The Trump administration is reversing decades of U.S. policy and implementing a law that could lead to thousands of American lawsuits against Canadian and European companies operating in Cuba.
“Any person or company doing business in Cuba should heed this announcement,” Secretary of State Mike Pompeo told reporters Wednesday morning. “In addition to being newly vulnerable to lawsuits, they could be abetting the Cuban regime’s abuses of its own people.”
Pompeo’s announcement brings Title III of the Libertad Act into full force. The 1996 law, also known as the Helms-Burton Act after its congressional sponsors, was designed to give relief to American citizens whose property was nationalized when Fidel Castro took power in Cuba in 1959, allowing them to file lawsuits against the companies that later invested in those properties with Communist approval. The policy change is part of an effort to “deny resources to the regime, and, in particular, to the security services in Cuba,” Pompeo’s team explained.

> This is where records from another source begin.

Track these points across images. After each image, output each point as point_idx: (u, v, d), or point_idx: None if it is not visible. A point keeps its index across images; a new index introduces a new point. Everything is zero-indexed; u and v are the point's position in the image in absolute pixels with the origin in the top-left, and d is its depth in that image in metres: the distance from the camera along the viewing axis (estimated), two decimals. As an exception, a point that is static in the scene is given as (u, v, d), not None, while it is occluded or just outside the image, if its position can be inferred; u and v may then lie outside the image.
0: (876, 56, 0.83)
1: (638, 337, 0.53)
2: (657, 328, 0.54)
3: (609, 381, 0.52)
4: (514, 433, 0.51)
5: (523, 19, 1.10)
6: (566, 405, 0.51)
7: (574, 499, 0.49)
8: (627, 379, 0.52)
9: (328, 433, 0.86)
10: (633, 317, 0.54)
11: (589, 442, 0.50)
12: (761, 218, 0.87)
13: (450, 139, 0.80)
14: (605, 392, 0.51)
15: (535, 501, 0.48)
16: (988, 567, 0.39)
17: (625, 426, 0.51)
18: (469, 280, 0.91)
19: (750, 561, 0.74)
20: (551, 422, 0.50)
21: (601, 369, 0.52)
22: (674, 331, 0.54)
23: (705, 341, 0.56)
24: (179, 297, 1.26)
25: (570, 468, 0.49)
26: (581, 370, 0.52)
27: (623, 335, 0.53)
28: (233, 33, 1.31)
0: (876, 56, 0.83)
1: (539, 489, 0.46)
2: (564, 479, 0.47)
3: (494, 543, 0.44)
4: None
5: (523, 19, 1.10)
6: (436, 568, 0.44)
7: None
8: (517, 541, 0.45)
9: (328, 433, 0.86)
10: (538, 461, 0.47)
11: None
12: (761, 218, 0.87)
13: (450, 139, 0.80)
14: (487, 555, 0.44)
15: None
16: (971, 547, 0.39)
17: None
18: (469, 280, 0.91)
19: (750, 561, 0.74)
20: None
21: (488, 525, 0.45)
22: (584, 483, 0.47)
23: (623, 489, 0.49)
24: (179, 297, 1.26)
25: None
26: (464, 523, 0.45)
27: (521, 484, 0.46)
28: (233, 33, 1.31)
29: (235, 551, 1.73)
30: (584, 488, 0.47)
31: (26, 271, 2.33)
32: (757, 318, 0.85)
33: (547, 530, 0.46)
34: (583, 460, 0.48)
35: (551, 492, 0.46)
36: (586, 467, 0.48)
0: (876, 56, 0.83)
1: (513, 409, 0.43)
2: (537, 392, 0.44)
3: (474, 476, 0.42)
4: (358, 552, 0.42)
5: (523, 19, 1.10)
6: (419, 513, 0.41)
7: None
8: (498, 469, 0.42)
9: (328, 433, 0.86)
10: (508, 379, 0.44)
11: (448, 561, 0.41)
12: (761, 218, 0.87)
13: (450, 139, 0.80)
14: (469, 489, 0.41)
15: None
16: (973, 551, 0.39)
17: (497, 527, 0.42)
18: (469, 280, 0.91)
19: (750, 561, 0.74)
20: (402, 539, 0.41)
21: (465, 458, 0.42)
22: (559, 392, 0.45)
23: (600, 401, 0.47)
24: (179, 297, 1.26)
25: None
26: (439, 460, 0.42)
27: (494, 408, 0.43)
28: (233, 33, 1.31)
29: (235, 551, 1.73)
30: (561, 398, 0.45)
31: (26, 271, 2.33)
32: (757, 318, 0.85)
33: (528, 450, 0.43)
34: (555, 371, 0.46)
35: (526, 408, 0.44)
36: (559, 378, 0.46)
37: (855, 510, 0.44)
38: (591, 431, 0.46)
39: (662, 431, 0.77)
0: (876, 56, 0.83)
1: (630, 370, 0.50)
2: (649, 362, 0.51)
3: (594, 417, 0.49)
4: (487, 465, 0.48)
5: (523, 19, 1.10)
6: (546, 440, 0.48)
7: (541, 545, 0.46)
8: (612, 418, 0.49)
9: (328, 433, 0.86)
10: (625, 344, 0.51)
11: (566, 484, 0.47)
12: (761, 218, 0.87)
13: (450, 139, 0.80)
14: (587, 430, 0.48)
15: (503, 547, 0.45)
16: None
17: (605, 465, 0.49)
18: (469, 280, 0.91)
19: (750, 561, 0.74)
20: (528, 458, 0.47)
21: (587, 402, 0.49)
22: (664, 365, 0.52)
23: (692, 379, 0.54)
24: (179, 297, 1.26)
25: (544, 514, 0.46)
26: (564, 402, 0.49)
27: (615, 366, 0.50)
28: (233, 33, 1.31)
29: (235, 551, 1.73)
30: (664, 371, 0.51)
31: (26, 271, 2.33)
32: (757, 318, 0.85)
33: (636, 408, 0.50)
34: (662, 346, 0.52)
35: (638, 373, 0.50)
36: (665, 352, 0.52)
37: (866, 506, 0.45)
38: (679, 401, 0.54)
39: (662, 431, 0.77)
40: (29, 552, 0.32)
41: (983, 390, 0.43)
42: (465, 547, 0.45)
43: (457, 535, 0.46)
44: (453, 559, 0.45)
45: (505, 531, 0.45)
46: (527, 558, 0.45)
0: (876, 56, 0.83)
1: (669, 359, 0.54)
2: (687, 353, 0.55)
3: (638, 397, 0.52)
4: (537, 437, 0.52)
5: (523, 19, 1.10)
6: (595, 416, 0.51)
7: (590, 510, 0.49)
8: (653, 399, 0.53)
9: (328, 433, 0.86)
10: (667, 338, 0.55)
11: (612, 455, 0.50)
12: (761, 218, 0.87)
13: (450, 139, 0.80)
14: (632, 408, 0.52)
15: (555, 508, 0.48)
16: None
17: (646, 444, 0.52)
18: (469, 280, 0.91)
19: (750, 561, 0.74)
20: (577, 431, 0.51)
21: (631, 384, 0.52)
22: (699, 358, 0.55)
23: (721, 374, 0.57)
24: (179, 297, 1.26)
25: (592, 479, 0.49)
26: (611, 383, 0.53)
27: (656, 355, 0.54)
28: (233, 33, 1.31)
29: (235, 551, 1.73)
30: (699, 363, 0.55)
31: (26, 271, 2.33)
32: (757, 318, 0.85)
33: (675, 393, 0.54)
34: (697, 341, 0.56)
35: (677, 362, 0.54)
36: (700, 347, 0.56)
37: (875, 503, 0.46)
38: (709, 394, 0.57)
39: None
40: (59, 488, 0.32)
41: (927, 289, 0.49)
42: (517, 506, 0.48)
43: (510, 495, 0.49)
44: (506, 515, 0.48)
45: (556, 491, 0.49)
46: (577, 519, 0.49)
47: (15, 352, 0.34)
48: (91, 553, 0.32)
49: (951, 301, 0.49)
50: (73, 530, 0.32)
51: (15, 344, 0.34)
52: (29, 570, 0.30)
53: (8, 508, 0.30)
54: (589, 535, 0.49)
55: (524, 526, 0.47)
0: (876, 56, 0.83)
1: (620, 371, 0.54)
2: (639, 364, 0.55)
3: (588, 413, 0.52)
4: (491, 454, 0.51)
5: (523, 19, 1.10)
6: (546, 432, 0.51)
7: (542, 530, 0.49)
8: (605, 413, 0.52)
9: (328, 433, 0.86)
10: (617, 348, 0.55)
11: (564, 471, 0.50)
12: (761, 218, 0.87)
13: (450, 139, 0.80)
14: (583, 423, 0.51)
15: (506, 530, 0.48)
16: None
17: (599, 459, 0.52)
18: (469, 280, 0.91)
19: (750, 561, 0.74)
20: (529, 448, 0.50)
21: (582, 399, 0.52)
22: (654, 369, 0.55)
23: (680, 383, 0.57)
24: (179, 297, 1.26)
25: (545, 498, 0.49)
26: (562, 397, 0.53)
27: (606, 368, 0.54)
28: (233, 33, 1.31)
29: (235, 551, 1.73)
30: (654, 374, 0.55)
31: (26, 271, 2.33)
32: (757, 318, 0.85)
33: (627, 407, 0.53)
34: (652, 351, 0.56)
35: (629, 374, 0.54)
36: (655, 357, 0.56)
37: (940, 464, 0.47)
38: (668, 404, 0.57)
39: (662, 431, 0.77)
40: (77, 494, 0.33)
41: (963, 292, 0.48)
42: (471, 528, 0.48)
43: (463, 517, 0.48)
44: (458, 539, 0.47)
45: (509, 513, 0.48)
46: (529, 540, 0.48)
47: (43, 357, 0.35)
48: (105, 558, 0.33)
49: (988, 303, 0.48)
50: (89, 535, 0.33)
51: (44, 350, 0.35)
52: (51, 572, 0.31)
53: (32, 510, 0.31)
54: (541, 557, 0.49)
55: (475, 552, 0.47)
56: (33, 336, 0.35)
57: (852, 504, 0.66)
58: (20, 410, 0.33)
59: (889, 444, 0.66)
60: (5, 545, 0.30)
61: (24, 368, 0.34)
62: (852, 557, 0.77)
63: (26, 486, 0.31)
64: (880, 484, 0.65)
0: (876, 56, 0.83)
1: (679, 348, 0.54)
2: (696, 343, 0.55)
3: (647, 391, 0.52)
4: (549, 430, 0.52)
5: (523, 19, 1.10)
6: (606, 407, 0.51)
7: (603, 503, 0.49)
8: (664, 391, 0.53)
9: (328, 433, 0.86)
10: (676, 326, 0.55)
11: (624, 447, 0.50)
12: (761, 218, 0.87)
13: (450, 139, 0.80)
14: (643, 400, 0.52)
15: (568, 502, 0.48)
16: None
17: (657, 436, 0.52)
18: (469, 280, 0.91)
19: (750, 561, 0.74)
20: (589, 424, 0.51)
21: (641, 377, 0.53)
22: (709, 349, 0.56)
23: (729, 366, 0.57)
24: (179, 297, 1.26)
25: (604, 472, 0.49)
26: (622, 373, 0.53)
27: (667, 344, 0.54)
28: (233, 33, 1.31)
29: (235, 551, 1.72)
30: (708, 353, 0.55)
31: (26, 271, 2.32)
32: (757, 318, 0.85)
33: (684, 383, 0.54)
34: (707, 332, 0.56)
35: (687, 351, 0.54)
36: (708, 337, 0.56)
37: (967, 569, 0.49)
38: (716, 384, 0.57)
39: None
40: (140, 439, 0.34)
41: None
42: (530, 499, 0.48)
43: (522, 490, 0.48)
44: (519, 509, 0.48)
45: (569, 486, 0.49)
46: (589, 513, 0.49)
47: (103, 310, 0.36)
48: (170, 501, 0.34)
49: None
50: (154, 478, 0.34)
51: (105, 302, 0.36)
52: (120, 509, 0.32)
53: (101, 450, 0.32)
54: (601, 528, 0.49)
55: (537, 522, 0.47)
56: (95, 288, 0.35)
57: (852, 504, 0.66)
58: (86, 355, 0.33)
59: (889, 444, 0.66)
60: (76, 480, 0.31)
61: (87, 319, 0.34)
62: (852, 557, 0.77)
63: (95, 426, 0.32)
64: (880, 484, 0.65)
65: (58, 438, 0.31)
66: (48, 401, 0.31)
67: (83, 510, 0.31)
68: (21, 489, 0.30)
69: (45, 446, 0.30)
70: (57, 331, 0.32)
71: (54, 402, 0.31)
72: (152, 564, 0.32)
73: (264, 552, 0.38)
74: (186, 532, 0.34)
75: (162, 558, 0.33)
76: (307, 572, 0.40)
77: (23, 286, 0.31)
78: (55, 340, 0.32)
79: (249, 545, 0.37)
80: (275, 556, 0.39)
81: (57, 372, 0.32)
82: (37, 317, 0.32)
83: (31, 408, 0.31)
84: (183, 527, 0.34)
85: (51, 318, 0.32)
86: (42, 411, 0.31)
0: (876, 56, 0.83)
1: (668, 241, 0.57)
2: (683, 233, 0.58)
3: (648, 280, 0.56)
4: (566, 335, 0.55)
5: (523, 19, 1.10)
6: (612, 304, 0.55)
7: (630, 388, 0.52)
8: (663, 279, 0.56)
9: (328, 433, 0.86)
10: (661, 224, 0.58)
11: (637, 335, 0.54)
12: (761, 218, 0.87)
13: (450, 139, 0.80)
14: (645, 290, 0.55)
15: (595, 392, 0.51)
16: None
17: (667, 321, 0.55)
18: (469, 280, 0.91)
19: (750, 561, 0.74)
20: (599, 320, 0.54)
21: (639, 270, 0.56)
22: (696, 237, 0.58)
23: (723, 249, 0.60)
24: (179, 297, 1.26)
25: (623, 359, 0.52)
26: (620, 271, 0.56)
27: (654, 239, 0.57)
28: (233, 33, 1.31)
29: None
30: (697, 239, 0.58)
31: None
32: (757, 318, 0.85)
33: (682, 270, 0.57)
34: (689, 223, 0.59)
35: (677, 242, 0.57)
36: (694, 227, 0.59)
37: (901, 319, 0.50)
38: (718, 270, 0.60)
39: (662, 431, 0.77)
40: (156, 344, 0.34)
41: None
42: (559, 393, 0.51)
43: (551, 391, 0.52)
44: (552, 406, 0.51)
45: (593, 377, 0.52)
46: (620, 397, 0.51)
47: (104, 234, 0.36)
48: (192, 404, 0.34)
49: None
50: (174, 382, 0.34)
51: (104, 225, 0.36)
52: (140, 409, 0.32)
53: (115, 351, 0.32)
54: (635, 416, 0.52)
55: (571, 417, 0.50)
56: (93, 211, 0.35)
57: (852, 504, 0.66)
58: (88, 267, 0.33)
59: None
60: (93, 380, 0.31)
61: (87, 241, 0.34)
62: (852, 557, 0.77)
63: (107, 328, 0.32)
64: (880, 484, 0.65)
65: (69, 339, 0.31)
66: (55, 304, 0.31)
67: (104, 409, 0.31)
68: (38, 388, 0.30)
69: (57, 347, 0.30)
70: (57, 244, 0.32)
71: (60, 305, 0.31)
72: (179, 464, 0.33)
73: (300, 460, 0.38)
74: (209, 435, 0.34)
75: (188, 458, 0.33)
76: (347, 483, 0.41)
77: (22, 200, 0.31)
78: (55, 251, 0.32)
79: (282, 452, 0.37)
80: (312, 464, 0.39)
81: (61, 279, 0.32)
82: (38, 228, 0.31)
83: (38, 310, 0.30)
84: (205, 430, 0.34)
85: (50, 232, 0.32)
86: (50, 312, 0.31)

Title III has never before been implemented. Every American administration since 1996 has issued waivers for that part of the law, but Pompeo had particularly pointed remarks about President Trump’s predecessor, saying that “President Obama’s administration’s game of footsie with the Castros’ junta did not deter the regime from continuing to harass and oppress” human rights activists.
“We see clearly that the regime’s repression of its own people and its unrepentant exportation of tyranny in the region has only gotten worse because dictators perceive appeasement as weakness, not strength,” Pompeo said. “Cozying up to Cuban dictators will always be a black mark on this great nation’s long record of defending human rights.”
Pompeo foreshadowed the administration’s decision in January when he said he was waiving the law for just 45 days, ending the unbroken string of six-month waivers issued by every prior secretary of state. In March, he issued a 30-day waiver and announced a limited number of Title III lawsuits could proceed.
“Implementing Title III in full means a chance at justice for Cuban-Americans who have long sought relief for Fidel Castro and his lackeys seizing property without compensation,” Pompeo said Wednesday.
It’s not just Cuban-Americans the administration hopes to help. The United States is putting more pressure on Cuba as part of its push to remove Venezuelan dictator Nicolás Maduro from power in favor of opposition leader and interim president Juan Guaidó.
“The Cuban regime has for years exported its tactics of intimidation, repression, and violence. They’ve exported this to Venezuela in direct support of the former Maduro regime. Cuban military intelligence and state security services today keep Maduro in power,” Pompeo said. “Sadly, Cuba’s most prominent export these days is not cigars or rum. It’s oppression.”
Pompeo added, “Cuba’s behavior in the Western Hemisphere undermines the security and stability of countries throughout the region, which directly threatens United States national security interests.”
Title III comes into effect May 2, and Americans will be able to take foreign companies to court over approximately 6,000 certified cases involving stolen property. The State Department estimates the property was worth $2 billion when it was taken in the years immediately following Cuba’s Communist revolution, but interest brings the value closer to $8 billion. The full impact could far exceed those suits, as officials believe there are as many as 200,000 more claims not yet certified by federal authorities.
“That value could very easily be in the tens of billions of dollars,” Kimberly Breier, assistant secretary of state for Western Hemisphere affairs, told reporters after Pompeo’s announcement.
Those lawsuits will chiefly target European Union and Canadian companies, putting the Trump administration at loggerheads with Western allies.
The EU and Canada released a joint statement calling the Trump administration decision “regrettable.” “The EU and Canada consider the extraterritorial application of unilateral Cuba-related measures contrary to international law,” it read. “Our respective laws allow any U.S. claims to be followed by counter-claims in European and Canadian courts, so the U.S. decision to allow suits against foreign companies can only lead to an unnecessary spiral of legal actions.”
Breier dismissed that opposition as a tactical disagreement between allies about how to “promote democracy in Cuba” and weaken one of Maduro’s top allies. “European companies that are operating in Cuba will have nothing to worry about if they are not operating in properties that were stolen from Americans, post-revolution,” she said.